Rosyjski ambasador w Czechach został wezwany w poniedziałek do czeskiego MSZ. Otrzymał list protestacyjny w sprawie filmu dokumentalnego nadanego kilka dni temu przez rosyjską telewizję państwową.

Film został nadany w cyklu "Układ Warszawski. Odtajnione dokumenty". Opowiada on o prawdziwych - jak mówi narrator filmu - powodach inwazji wojsk Układu Warszawskiego na Czechosłowację w sierpniu 1968 r. Według autorów filmu NATO szykowało wówczas w Czechosłowacji zbrojny zamach stanu, "zorganizowany pod przykrywą pokojowych demonstracji romantycznie nazywanych Praską Wiosną".

Autorzy filmu twierdzą, że w obliczu tych informacji inwazja była usprawiedliwionym krokiem, bo miała na celu wyłącznie obronę bloku wschodniego przed NATO.
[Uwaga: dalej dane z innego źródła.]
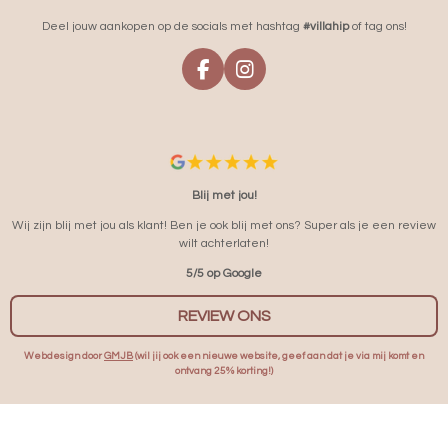
Deel jouw aankopen op de socials met hashtag
#villahip
of tag ons!
F
I
A
N
C
S
E
T
B
A
O
G
O
R
Blij met jou!
K
A
Wij zijn blij met jou als klant! Ben je ook blij met ons? Super als je een review
M
wilt achterlaten!
5/5 op Google
REVIEW ONS
Webdesign door
GMJB
(wil jij ook een nieuwe website, geef aan dat je via mij komt en
ontvang 25% korting!)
Film wywołał olbrzymie oburzenie w Czechach. Wpisuje się jednak idealnie w obecną rosyjską propagandę, zgodnie z którą wszelkie antyrządowe ruchy społeczne - takie jak ukraiński Majdan - są w rzeczywistości akcjami przygotowanymi przez zachodnie służby specjalne i mają na celu osłabienie Moskwy.